Delta Air Lines will redesign its uniforms after employees filed lawsuits complaining about allergic reactions to the new purple garments and thousands of flight attendants and customer service agents opted to come to work in their own clothes instead.
Atlanta-based Delta spent millions rolling out the Zac Posen-designed uniforms in the new “Passport Plum” color a year and a half ago. But ever since, there have been grumblings around about rashes, skin reactions and other symptoms, which the lawsuits say are caused by chemicals used to make garments waterproof, wrinkle- and stain-resistant, anti-static and high-stretch.
Delta has about 25,000 flight attendants and 12,000 airport customer service agents. Ekrem Dimbiloglu, director of uniforms at Delta, said the number of employees opting to wear their own black-and-white attire instead of the uniforms “has grown into the thousands.”
“It’s just too many. We’ve got to be a unified force,” he said.
In late November, Delta simplified the process that allows employees to wear the black-and-white attire as an alternative. Instead of going through a procedure of reporting on-the-job injuries with the airline’s claims administrator, employees can simply notify the company that they want to wear the alternative.
“We believe the uniform is safe, but clearly there is a group that doesn’t,” Dimbiloglu said. “Having a subgroup of employees wearing black-and-white personal attire and having another group of employees wearing the uniforms just isn’t acceptable.”
He said that prompted Delta to “make a bold decision to go ahead and redesign the uniform.”
It’s yet to be determined whether it will be a wholesale redesign or more limited.
Delta aims to revamp the uniforms by December 2021, which will cost millions of dollars. “It’s not a cheap endeavor,” Dimbiloglu said, but “it’s about getting it right for employees.”

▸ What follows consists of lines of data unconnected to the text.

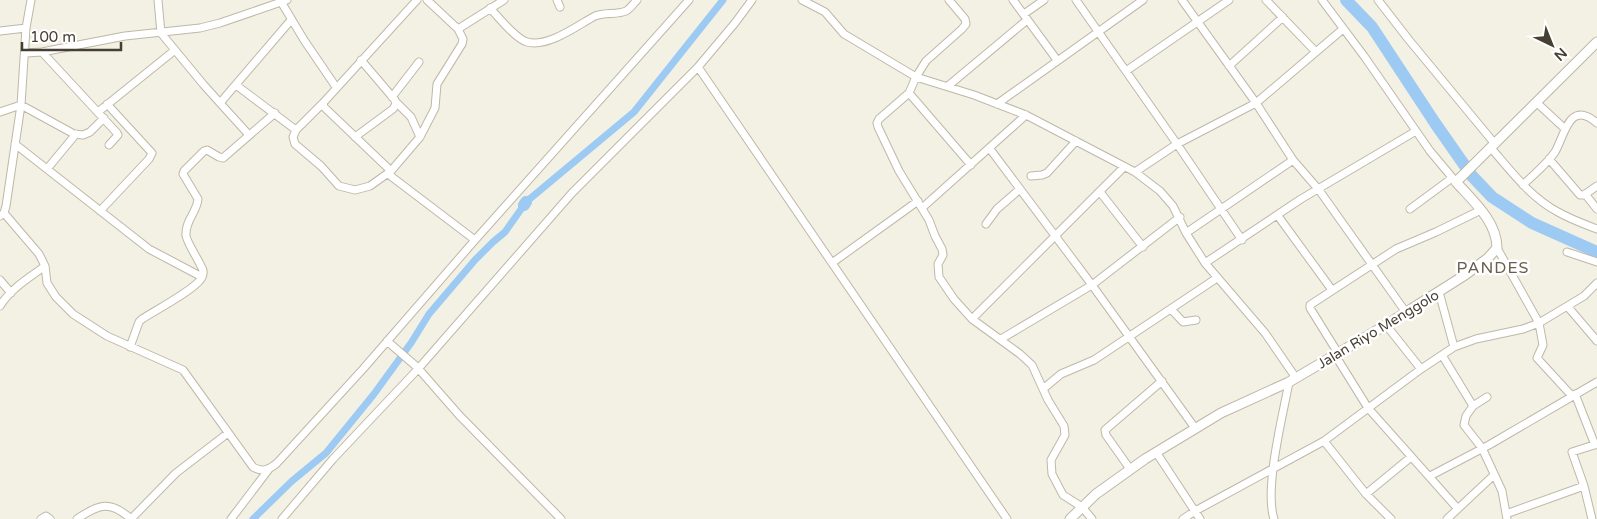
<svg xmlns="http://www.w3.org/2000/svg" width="1597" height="519" viewBox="0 0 1597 519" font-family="'Varela Round',sans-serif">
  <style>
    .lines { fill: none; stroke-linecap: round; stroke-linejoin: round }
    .canal { stroke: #9dcaf3; stroke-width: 7 }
    .river { stroke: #9dcaf3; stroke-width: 12 }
    .minor-casing { stroke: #bfb8a7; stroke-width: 9 }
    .tertiary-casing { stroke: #bfb8a7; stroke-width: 11 }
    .minor { stroke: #fff; stroke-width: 7 }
    .tertiary { stroke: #fff; stroke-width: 9 }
    .labels { text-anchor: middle; stroke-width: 5; stroke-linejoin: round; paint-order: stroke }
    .street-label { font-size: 14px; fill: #464034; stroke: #fff }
    .quarter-label { font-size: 16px; letter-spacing: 1px; fill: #695f4b; stroke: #fff }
  </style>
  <rect width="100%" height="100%" fill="#f3f0e4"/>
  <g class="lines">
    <path class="canal" d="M526,202L634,112L723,0
      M253,519L292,481L326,453L374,394L411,343L429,314L475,260L493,242L505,232L524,205"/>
    <path class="river" d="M1346,0L1372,27L1435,123L1472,176L1492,197L1532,223L1597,252
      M524,205L526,202"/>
    <defs>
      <path id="minor" d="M158,0L161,33L203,84L220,103L291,20
        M280,0L304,40L336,87
        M427,0L458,29
        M557,0L560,7
        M802,0L825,12L844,34L916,77L926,61L962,29L966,24L965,19L949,0
        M1013,0L1057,60
        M1076,0L1177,144L1242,240
        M1182,0L1256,103L1293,160L1319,190L1405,311
        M1266,0L1316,52
        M1322,0L1364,56L1430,151L1456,182
        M1378,0L1409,40L1495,144
        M490,8C498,17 516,39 527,42C548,48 578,25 595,16C605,12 617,15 626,11C630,9 634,3 637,0
        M1024,14L1044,0
        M0,31L26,28
        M42,52L117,133L118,135L109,145
        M26,53L42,52L125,36L200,28L220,23L287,0
        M1229,66L1283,17
        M698,67L1007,519
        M1126,71L1229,0
        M236,85L296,130L293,137L295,144L321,166L339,186L355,190L370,186L391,171L420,137L435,108L437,84L462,44L463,39L458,29L504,0
        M948,86L1027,20
        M909,93L971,165
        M392,97L419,62
        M395,101L411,117L420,137
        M1536,102L1564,128
        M220,103L249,135
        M997,104L1143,0
        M0,112L21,105L74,134L83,135L90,132L104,118
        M98,112L175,50
        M296,130L323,103
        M355,137L393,109L396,104L395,100L361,60
        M15,144L149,249L202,277
        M1491,148C1511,171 1530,197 1558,212C1570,219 1584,224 1597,229
        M990,149L1092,285L1195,428
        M1549,159L1580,195H1584L1597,186
        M47,169L76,134
        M391,171L324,107L323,103L417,0
        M1135,172L1177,144L1256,103L1343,29
        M388,174L475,240
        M1031,176L1042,175L1047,173L1076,141
        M1523,185C1533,175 1547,164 1555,152C1565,135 1569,99 1597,123
        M1100,192L1143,247
        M1585,194L1597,209
        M922,208L1026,115
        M1410,209L1452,178
        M100,211L149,159L152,153L107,104
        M4,213L39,254L45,266L47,283L56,297L73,314L107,336L183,370L253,467C263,473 270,469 277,463L363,369L475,240L689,0
        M0,216L4,213L6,206L21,105L26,28L31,0
        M1278,216L1332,290
        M986,224L997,209L1020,189
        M1186,233L1293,160
        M1497,248L1539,323L1543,345L1537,358L1571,395
        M1567,252L1597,262
        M832,263L918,201
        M1205,263L1301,199L1416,131
        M0,280L11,293
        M1439,292L1454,347
        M0,306C10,289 29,278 45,266
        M1568,307L1597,341
        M1171,309L1183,322L1196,320
        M972,319L1124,167
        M1386,325L1421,369
        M1001,339L1092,285L1180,217
        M387,341L417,367L459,415L561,519
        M130,347L139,322L142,319C154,311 198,288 202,277C204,273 203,269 201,266C198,259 186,241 186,235C185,221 197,212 198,199L183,174L184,171L204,151L207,150L219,157L223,158L275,113
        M1338,353L1310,308V305L1396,249L1436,232L1481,210
        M1335,355L1368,408L1458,509
        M1442,355L1473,406L1466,416L1464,425L1482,448L1502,491L1507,519
        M1043,389L1061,374L1094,360L1217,278
        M1575,394L1595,445
        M1473,406L1487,397
        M1324,441L1366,494L1391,519
        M1156,452L1200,519
        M1130,469L1106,435L1105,430L1162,381
        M1430,476L1489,445L1597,382
        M1366,494L1411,457
        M1506,514L1584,486
        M41,519L46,516L50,519
        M77,519C99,504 110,500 131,519
        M131,519L176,473L228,433
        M231,519L269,469
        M282,519L333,459L418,369L572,193L698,67L735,23L752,0
        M1092,519L1082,507L1063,495L1052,474L1051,460L1065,435L1064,426L1048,400L1032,365L1020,354L972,319L954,299L939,277L938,264L943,255L942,249L935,236L929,220L899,171L878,127L877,123L879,119L909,93L916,77L974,95L1026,115L1135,172L1160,191L1173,206L1186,233L1205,263L1265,333L1296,378
        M1183,519L1195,511L1324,441L1421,369L1454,347L1476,339L1523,329L1539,323L1584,296L1597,283
        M1274,519C1264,488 1283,415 1289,382
        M1447,519L1494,475
        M1592,519L1584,486L1572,452L1597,444"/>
      <path id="tertiary" d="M1070,519L1096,494L1145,459L1221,413L1289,382L1386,325L1465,275L1488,258L1497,248C1497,221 1472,200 1456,182L1597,42"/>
    </defs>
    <use href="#minor" class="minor-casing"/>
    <use href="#tertiary" class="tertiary-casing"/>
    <use href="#minor" class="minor"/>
    <use href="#tertiary" class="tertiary"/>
  </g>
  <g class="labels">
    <g class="street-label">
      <text transform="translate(1378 329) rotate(-31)" y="5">Jalan Riyo Menggolo</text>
    </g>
    <g class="quarter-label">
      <text x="1493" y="273">PANDES</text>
    </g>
  </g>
  <g transform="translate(1552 45) rotate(137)" stroke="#ffffff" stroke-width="4" paint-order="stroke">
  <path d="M0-4L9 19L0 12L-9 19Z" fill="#464034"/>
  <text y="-8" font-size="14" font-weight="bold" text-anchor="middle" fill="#464034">N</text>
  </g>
  <path d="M22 42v8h99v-8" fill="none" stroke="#464034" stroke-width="2.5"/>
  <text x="30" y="42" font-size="15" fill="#464034" stroke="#ffffff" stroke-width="4" paint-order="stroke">100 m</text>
</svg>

In the interim, Delta wants to shift some employees from black-and-white wear by offering alternative uniform pieces. That includes allowing those flight attendants to wear dresses, made of a different material, that only airport agents now wear or a white cotton blouse. The company also will produce flight attendant uniforms for women in gray — the same color as men’s uniforms — with no chemical finish.
The uniform revamp does not apply to Delta’s baggage handlers and other employees who work on the tarmac. Those “below-wing” employees also have new uniforms, but in different fabrics and cuts that have not prompted issues “in any significant way,” Dimbiloglu said.
Multiple lawsuits have been filed by Delta employees against uniform maker Lands’ End. Plaintiffs, who are seeking class-action status, say the chemical additives and finishes are causing the reactions.
Delta’s flight attendants and customer service agents are not unionized, but the Association of Flight Attendants union has highlighted the uniform complaint as it pursues a campaign to unionize the airline’s flight attendants. The union said in December it would test the uniforms.
The union said some flight attendants affected by the issue “have lost pay and are experiencing mounting medical bills.”
The issues with skin irritation and other reactions arose in spite of the airline taking three years to develop the new uniform collection, which included testing for allergens, adjustments before the debut and development of alternative uniform pieces in natural fabrics.
Dimbiloglu said Delta now has dermatologists, allergists and toxicologists specializing in textile chemistry to help with fabric selection and testing.
Delta “continues to have faith in Lands’ End,” Dimbiloglu said, adding that “they have been great partners of ours to date.” But, he said, “We’re going to listen to our employees.”
He said the company will conduct employee surveys and will hold focus groups across the country to get employees’ input on how the uniforms should be redesigned.
The Association of Flight Attendants union “applauded the step in the right direction” but said it was “eighteen months late.” The union also recommended the uniform causing reactions be removed as quickly as possible, and that employees with physician-diagnosed health problems be removed from exposure while retaining pay and benefits.